Extracted data entries

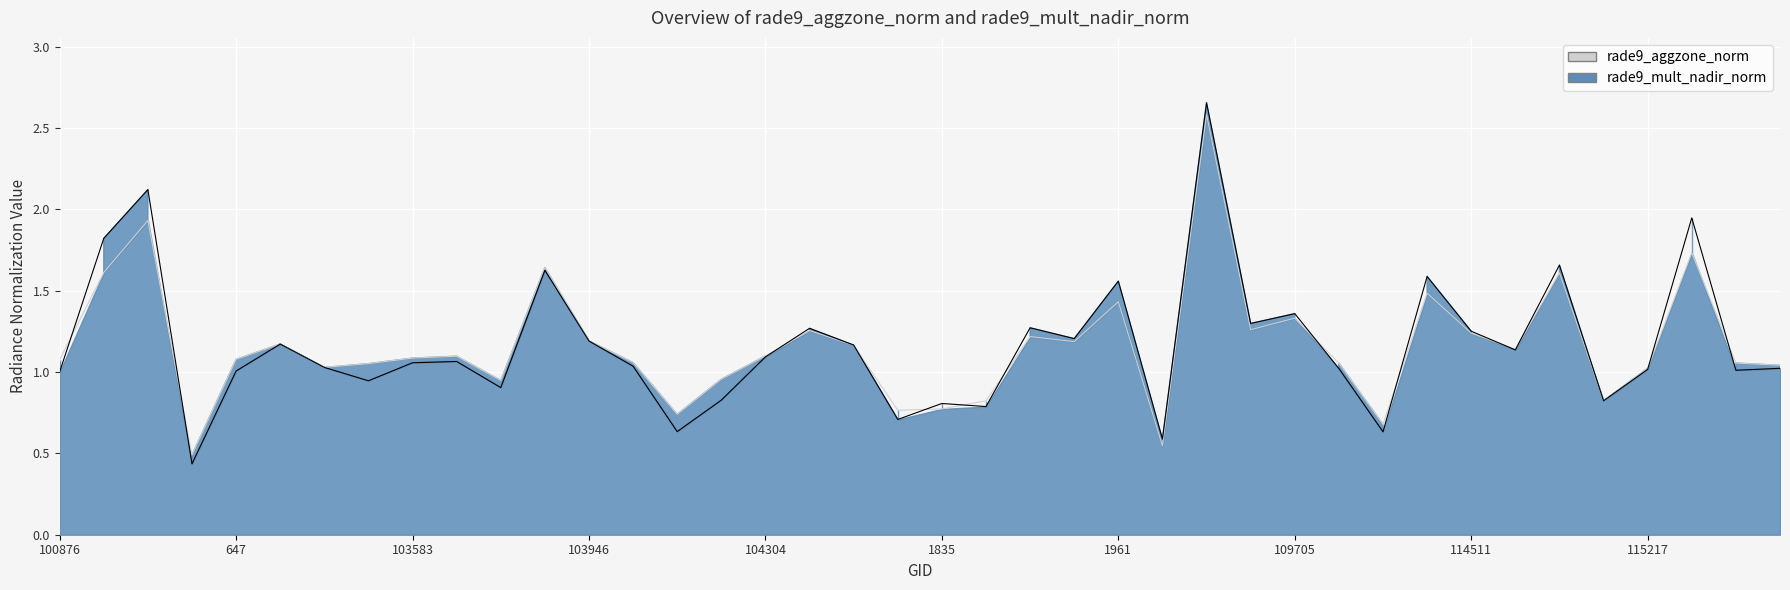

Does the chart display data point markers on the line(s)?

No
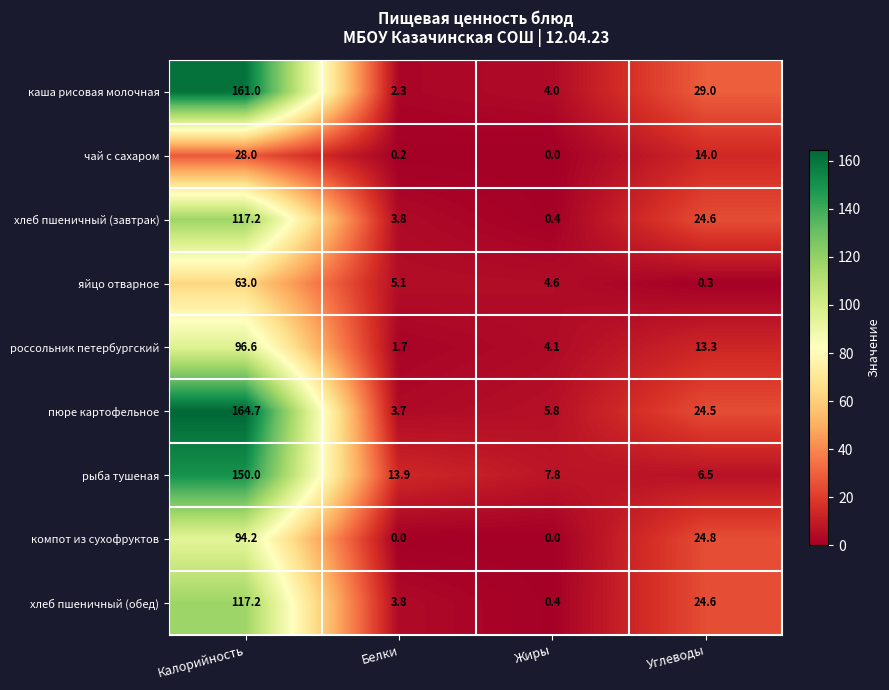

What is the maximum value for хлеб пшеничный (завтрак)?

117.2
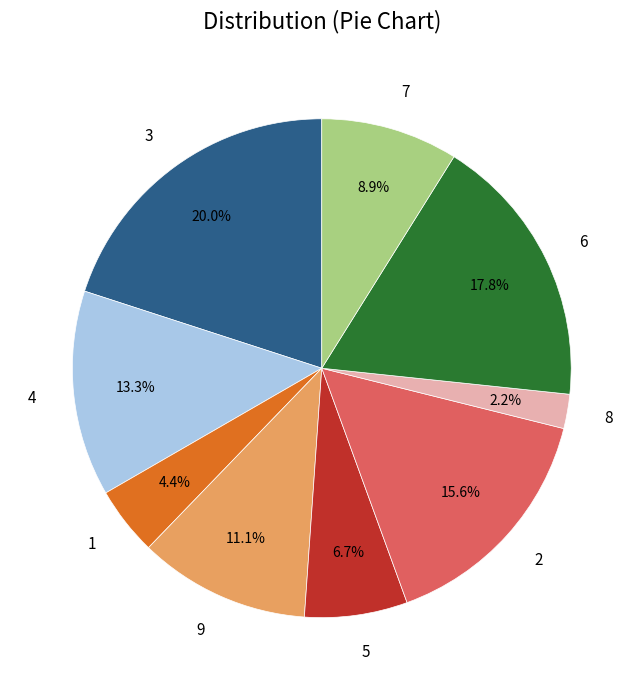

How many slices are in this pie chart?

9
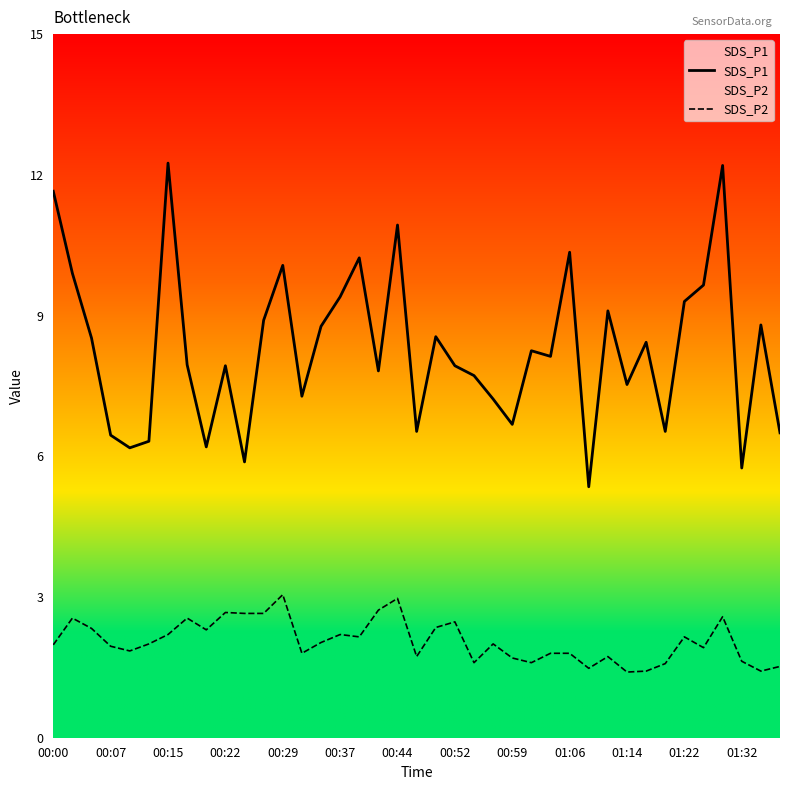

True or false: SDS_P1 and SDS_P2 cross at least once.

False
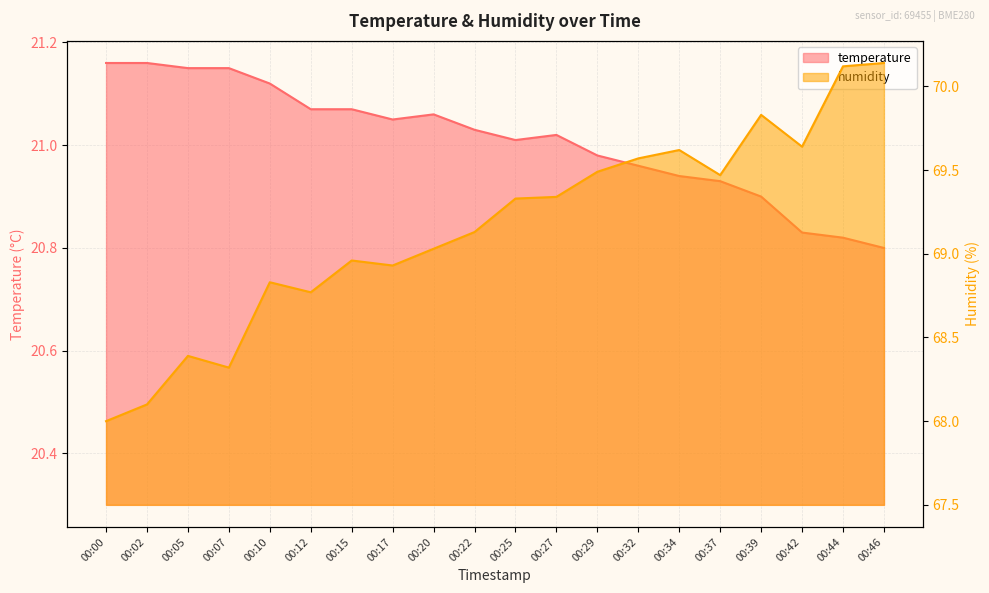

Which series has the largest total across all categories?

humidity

▶ **What you have to do**: Update the records by replacing "chart" with "graph" everywhere it appears, keeping everything else the same. Leave out the pictures when you write them out.

▶ **Answer section**:
Does the graph display data point markers on the line(s)?

No

What is the maximum value for хлеб пшеничный (завтрак)?

117.2

How many slices are in this pie graph?

9

True or false: SDS_P1 and SDS_P2 cross at least once.

False

Which series has the largest total across all categories?

humidity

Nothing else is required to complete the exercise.